Although “it’s easy to find the frequently asked questions, these are the ones that are rarely addressed and the trickiest to deal with,” she says, adding that these questions and answers should be made available to employees–an ideal spot is a company Web site.
At the top of the list of uncommon questions, according to Webb, is whether employer contributions into HSAs count toward income for child support calculations.
“For an infrequent question, this one is pretty common,” she says. “There will be one or two people who have to deal with that in any given organization.”
Webb, also senior vice president, director of employee benefits, for Associated Financial Group in Minnetonka, Minn., says that since child support is a state law issue, the response would vary from state to state.
The conservative answer, she says, is to treat it as income; the other option is to determine the child support difference and give that amount to the child support agency to hold until there is a court decision.
She adds that there is no question that the employer owes this additional amount to someone–the question is whether it’s to the employee as wages, or to the child support collection agency, as child support.
In most cases, she explains, the employer would calculate child support as usual, without including the HSA contributions, and send that to the child support agency.
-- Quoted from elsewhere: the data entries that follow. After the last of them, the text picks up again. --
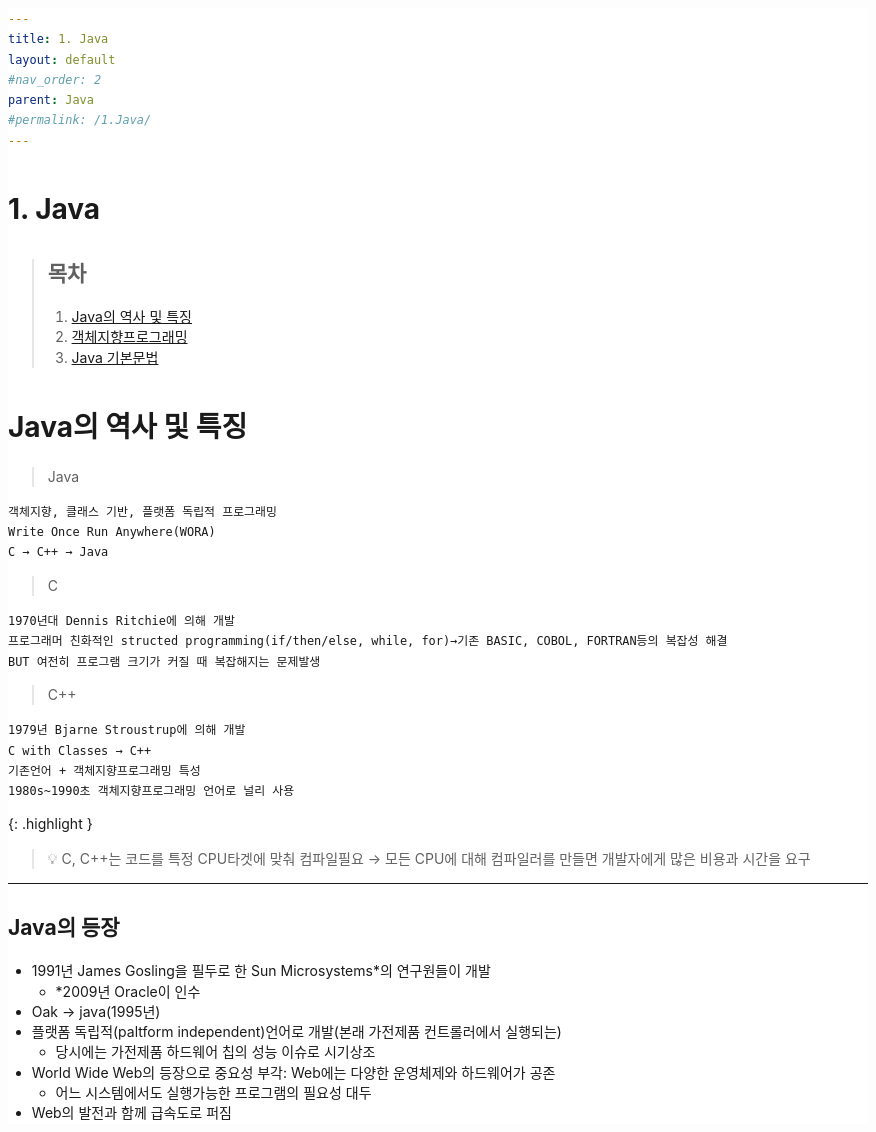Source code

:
 ```yaml
---
title: 1. Java
layout: default
#nav_order: 2
parent: Java
#permalink: /1.Java/
---
```


# 1. Java

>## 목차
>1. [Java의 역사 및 특징](#java의-역사-및-특징) <br>
>2. [객체지향프로그래밍](#객체지향프로그래밍) <br>
>3. [Java 기본문법](#java-기본문법)<br>

# Java의 역사 및 특징

> Java
> 
    객체지향, 클래스 기반, 플랫폼 독립적 프로그래밍
    Write Once Run Anywhere(WORA)
    C → C++ → Java


> C
> 
    1970년대 Dennis Ritchie에 의해 개발
    프로그래머 친화적인 structed programming(if/then/else, while, for)→기존 BASIC, COBOL, FORTRAN등의 복잡성 해결
    BUT 여전히 프로그램 크기가 커질 때 복잡해지는 문제발생

> C++
> 
    1979년 Bjarne Stroustrup에 의해 개발
    C with Classes → C++
    기존언어 + 객체지향프로그래밍 특성
    1980s~1990초 객체지향프로그래밍 언어로 널리 사용

{: .highlight }
>💡 C, C++는 코드를 특정 CPU타겟에 맞춰 컴파일필요
    → 모든 CPU에 대해 컴파일러를 만들면 개발자에게 많은 비용과 시간을 요구


---

## Java의 등장

- 1991년 James Gosling을 필두로 한 Sun Microsystems*의 연구원들이 개발
  - *2009년 Oracle이 인수
- Oak → java(1995년)
- 플랫폼 독립적(paltform independent)언어로 개발(본래 가전제품 컨트롤러에서 실행되는)
  - 당시에는 가전제품 하드웨어 칩의 성능 이슈로 시기상조
- World Wide Web의 등장으로 중요성 부각\: Web에는 다양한 운영체제와 하드웨어가 공존
  - 어느 시스템에서도 실행가능한 프로그램의 필요성 대두
- Web의 발전과 함께 급속도로 퍼짐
The employer would then calculate the additional child support that would be owed if the HSA contributions are considered income, deduct that from the employee’s wage and pay the second amount into the state court as well.
The second viable option here is to treat the HSA contribution as income and calculate child support including that amount, she explains. The HSA money, which is portable, could be used for things other than medical expenses.
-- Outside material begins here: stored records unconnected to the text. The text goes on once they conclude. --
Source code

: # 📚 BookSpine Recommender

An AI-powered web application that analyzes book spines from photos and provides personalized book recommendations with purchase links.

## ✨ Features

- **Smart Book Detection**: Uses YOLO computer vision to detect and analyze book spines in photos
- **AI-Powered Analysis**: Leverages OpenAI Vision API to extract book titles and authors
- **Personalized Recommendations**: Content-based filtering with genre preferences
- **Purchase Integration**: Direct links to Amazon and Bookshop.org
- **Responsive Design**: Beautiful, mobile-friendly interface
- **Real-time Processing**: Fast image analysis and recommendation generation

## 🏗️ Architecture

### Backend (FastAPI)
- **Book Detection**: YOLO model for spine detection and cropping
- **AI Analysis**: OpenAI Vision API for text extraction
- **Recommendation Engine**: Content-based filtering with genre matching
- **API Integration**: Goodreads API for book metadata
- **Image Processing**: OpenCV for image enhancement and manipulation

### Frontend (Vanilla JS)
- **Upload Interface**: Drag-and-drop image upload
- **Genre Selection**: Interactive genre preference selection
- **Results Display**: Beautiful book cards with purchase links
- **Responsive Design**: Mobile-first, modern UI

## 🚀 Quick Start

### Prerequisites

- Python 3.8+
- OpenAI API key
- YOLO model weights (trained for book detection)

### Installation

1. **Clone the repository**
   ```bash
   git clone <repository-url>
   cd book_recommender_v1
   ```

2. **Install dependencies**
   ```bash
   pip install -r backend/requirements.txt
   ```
Another infrequent but important question is whether employees and/or the employer should frontload contributions into an HAS. She explains that some employers, instead of putting 1/12th of the yearly amount into an employees’ account every month, opt to “frontload” the money on Jan. 1–making the full amount available to the employee during the entire year.
“The short answer is yes,” she says, “but be aware that there are potential problems, particularly if the employee leaves.”
An employee who leaves and drops out of a high-deductible health plan “will have an excess contribution for the year,” she notes. That employee will face paying income tax on the excess amount, as well as a 10 percent excise tax unless they remove the excess by April 15 of the next year.